• MATERIAL PROVIDED
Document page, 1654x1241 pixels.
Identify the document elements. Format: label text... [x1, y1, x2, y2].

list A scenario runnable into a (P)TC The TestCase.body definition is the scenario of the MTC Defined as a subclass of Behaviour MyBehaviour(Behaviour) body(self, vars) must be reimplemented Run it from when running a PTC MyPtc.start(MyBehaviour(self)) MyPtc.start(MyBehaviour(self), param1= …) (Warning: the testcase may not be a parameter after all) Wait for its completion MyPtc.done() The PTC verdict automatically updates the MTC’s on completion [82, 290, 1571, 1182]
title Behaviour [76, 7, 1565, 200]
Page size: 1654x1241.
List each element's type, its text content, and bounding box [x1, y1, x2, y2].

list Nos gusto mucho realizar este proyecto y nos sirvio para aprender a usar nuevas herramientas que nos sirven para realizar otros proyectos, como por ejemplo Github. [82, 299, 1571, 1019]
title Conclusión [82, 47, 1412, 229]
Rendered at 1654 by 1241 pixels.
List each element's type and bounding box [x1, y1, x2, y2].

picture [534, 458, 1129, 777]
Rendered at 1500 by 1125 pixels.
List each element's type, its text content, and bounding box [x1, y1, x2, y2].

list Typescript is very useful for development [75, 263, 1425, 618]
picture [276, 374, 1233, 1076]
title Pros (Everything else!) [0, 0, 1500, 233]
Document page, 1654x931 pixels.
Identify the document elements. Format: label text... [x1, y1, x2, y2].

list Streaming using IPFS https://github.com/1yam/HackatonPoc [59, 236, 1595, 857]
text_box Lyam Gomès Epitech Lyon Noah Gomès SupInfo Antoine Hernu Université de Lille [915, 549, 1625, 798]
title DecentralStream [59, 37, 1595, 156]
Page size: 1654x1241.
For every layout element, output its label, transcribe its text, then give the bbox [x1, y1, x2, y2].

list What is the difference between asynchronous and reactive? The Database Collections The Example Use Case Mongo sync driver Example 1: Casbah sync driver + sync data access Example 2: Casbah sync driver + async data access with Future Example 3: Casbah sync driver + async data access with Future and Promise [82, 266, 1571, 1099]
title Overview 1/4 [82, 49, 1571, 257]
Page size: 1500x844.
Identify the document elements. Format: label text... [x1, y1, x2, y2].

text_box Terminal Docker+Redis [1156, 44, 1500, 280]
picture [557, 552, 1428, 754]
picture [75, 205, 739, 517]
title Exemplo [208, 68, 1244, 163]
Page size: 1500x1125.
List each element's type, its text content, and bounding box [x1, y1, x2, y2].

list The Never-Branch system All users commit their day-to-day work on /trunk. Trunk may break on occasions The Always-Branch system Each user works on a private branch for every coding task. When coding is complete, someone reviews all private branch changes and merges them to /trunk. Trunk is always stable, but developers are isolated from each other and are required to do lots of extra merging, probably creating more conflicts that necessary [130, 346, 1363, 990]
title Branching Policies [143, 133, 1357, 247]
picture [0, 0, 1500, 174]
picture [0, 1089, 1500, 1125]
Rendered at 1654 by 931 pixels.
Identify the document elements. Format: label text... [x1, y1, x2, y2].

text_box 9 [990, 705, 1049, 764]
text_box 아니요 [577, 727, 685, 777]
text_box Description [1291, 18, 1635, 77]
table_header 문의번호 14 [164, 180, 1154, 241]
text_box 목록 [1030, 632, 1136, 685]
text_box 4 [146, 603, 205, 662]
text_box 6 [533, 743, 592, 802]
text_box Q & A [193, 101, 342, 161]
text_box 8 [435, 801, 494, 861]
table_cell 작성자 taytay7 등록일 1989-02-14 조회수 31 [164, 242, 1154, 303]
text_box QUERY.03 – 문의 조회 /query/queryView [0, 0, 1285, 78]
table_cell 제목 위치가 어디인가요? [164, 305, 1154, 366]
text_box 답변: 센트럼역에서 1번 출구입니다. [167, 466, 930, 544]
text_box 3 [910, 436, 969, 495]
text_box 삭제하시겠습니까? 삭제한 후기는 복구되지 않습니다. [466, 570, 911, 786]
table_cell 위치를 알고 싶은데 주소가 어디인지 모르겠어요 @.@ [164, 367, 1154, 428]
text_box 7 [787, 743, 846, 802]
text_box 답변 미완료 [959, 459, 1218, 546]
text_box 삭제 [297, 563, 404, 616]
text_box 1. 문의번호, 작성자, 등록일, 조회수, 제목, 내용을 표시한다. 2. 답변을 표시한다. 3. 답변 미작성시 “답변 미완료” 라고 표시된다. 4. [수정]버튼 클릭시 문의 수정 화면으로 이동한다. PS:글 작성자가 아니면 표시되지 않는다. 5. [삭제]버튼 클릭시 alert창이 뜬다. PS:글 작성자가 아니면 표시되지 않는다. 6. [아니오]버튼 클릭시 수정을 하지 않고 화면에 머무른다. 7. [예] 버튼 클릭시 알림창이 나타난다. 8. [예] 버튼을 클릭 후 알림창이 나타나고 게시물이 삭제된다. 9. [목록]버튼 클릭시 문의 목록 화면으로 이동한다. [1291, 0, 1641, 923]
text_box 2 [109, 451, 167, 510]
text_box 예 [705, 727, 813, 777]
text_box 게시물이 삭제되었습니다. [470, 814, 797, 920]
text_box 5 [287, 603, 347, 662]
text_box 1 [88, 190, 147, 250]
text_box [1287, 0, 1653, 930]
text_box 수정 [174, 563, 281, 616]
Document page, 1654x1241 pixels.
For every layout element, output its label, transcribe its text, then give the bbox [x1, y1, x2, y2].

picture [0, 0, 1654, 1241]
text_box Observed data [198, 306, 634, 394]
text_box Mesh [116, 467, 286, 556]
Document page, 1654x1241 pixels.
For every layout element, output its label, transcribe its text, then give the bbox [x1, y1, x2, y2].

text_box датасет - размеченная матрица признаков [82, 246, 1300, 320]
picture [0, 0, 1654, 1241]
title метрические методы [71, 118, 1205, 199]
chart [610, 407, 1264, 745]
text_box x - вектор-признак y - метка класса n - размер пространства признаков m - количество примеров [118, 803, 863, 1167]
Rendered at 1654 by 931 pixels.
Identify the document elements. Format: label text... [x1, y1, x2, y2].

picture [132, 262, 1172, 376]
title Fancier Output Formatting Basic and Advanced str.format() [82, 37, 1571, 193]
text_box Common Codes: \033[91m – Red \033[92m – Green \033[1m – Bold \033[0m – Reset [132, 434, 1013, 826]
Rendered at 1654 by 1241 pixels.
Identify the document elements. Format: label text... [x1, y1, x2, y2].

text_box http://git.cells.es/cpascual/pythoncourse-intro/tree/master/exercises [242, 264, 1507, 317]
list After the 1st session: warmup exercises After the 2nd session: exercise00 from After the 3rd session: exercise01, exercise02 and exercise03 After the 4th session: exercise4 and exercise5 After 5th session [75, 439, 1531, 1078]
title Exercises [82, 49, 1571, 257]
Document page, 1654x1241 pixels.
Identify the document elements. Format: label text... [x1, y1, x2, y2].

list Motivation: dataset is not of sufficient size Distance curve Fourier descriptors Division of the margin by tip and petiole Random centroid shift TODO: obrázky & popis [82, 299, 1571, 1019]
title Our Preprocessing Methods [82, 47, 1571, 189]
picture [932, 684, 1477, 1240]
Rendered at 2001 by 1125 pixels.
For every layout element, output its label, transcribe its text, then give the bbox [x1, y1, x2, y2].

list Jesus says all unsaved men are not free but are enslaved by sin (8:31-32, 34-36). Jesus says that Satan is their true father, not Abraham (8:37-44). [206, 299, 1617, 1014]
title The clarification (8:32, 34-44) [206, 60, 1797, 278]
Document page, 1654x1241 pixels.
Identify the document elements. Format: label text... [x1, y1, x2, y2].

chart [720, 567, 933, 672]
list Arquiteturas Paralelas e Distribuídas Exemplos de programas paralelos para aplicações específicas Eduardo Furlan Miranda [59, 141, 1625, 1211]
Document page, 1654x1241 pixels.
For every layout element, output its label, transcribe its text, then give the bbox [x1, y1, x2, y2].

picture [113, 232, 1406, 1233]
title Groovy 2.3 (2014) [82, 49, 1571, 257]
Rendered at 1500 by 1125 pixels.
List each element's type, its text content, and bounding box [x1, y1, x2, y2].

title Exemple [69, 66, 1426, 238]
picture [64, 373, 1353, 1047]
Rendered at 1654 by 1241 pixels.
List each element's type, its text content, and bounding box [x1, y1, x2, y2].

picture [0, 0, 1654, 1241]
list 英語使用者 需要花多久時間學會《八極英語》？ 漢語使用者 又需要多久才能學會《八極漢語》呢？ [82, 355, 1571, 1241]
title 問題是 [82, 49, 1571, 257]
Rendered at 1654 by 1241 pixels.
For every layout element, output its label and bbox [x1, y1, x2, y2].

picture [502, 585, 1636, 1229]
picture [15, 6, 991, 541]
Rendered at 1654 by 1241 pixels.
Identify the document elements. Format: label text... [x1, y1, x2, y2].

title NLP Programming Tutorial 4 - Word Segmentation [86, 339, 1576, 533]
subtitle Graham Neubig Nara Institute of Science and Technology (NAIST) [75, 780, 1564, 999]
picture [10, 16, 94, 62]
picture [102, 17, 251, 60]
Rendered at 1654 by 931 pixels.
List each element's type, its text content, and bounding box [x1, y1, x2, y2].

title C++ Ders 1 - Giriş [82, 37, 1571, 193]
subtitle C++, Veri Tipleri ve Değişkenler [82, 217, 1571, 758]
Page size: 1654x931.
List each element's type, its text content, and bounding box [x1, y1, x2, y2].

• TASK BRIEF
Render the rows from the line with "Rendered at 2001 by 1125 pixels." to the line with "list Arquiteturas Paralelas" as a two-column CSV with the header instruction,output, giving each instruction and its answer one line. Put each field in double quotes and replace line breaks with spaces.

• COMPLETE RESPONSE
instruction,output
"Rendered at 2001 by 1125 pixels. For every layout element, output its label, transcribe its text, then give the bbox [x1, y1, x2, y2].","list Jesus says all unsaved men are not free but are enslaved by sin (8:31-32, 34-36). Jesus says that Satan is their true father, not Abraham (8:37-44). [206, 299, 1617, 1014] title The clarification (8:32, 34-44) [206, 60, 1797, 278]"
"Document page, 1654x1241 pixels. Identify the document elements. Format: label text... [x1, y1, x2, y2].","chart [720, 567, 933, 672] list Arquiteturas Paralelas e Distribuídas Exemplos de programas paralelos para aplicações específicas Eduardo Furlan Miranda [59, 141, 1625, 1211]"